Noi dobbiamo al 26 il 1 Gennaio, al 26 dobbiamo la nostra capacità di sottoporci ai rovesci e trarre da questi le più grandi vittorie, la sicurezza piena che basta, per essere grandi, tentare il più grande
Leidys Labrador Herrera
Non è necessaria una testimonianza grafica qualsiasi per sapere qual’era esattamente la triste e desolante fotografia di quest’isola verso il 1953: miseria, crimini impuniti, fame, giochi d’azzardo, prostituzione, droghe e un permanente «sí, señor» a ogni ordine dell’impero.
Dal precedente calendario, con totale appoggio dei «padroni di Cuba», un tiranno si pasceva dalla seggiola presidenziale dopo aver calpestato qualsiasi spunto di costituzionalismo.
Facendo scorrere fiumi di sangue, si disponeva a spegnere la nostra ribellione e con questa la speranza d’abbracciare il sogno indipendentista storicamente accarezzato.
Pretendeva d’ignorare che per le vene del popolo cubano scorrevano il torrente mambí, il genio militare di Gómez, di Maceo, di Agramonte; aveva dimenticato la ferita aperta che ancora sanguinava per Mella, per Guiteras; ignorava la forza del pensiero di Villena; ma il suo errore peggiore fu credere che il più universale degli ideologi e dei patrioti cubani era restato nel passato. Ma Martì viveva.
All’altezza del suo centenario, il Maestro si alzò con il sangue giovane, palpitando forte nel petto di tutta una generazione, e cresceva un altro uomo infinito irripetibile, un altro leader naturale: Fidel.
Quel brillante giovane avvocato incontrò nelle idee dell’ Apostolo la fonte che diede forma al suo impeto e alle sue ansie di giustizia; si consolidarono i principi e i valori morali del rivoluzionario, l’inevitabile sentimento di disprezzo all’ imperialismo dei vassalli, prepotente, e la piena sicurezza necessaria per cambiare definitivamente il corso della storia.

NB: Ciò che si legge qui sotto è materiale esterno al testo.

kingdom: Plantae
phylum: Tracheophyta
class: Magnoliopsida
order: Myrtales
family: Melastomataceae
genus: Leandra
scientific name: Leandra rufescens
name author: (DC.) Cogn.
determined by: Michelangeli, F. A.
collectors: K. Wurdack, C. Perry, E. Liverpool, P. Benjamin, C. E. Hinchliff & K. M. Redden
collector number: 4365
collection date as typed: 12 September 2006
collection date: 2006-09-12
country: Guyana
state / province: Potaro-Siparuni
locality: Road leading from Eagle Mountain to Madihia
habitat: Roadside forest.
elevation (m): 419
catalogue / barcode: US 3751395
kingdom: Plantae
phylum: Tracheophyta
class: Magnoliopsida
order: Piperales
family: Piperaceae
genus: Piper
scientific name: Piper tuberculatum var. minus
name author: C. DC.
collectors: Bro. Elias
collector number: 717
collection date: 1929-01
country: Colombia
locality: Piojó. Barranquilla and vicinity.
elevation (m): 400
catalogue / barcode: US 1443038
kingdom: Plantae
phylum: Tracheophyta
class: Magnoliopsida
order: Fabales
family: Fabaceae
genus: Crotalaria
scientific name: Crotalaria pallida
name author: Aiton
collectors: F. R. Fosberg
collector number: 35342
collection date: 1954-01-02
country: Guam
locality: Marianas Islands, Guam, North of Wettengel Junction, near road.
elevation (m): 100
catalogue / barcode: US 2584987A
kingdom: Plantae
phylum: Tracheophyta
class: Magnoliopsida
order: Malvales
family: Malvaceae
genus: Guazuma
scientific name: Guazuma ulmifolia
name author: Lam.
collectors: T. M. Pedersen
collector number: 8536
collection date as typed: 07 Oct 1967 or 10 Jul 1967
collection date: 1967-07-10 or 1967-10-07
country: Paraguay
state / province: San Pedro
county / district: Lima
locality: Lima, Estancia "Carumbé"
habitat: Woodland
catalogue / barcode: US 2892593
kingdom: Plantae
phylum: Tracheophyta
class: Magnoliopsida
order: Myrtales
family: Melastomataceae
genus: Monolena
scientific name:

Gloriosa quella mattina della Santa Ana, glorioso l’istante che portò davanti alle mura della Moncada tutta una valanga di patriottismo e volontà che già non si potevano fermare, un clamore di libertà che già mai più sarebbe stato silenziato.
Il primo grande passo verso il nostro diritto sovrano di scuoterci di dosso il colonialismo e l’embrione di «repubblica» che si affrettò dopo di lui
E si sbagliarono un’altra volta. Abbracciarono l’idea sbagliata di un errore, bagnarono di sangue la Patria e strapparono gli occhi di Abel; cercarono di rinchiudere tra le mura e le sbarre dell’Isola de Pinos quello che niente e nessuno ha potuto mai detenere: il pensiero.
Un pensiero che puntava assolutamente al trionfo, che si moltiplicò dalle mani dedite di Haydée e Melba, dopo la sua esposizione con un valore politico e una convinzione tali dalla figura dell’uomo già immenso che passò da accusato a accusatore, che non ebbe la più piccola possibilità di replica.
Gia si erigeva non solo il Programma della Moncada, ma molto di più: il modello immortale di una Rivoluzione; perché il 26 di Luglio del 1953 iniziò la fine dell’obbrobrio e dell’ingiustizia per Cuba.
Noi dobbiamo al 26 il 1 Gennaio, al 26 dobbiamo la nostra capacità di sottoporci ai rovesci e trarre da questi le più grandi vittorie, la sicurezza piena che basta, per essere grandi, tentare il più grande.
Ed è immenso già il legato di quest’opera che continua orgogliosa, seguendo una posizione tenace quando sono in gioco la sovranità e i pilastri che la sostengono.
Un’opera che non teme di morire, perchè rinasce da profondi principi di continuità.
Un’opera che si sa ben solida, perché non c’è niente più forte e duraturo di quello che il popolo ama e difende.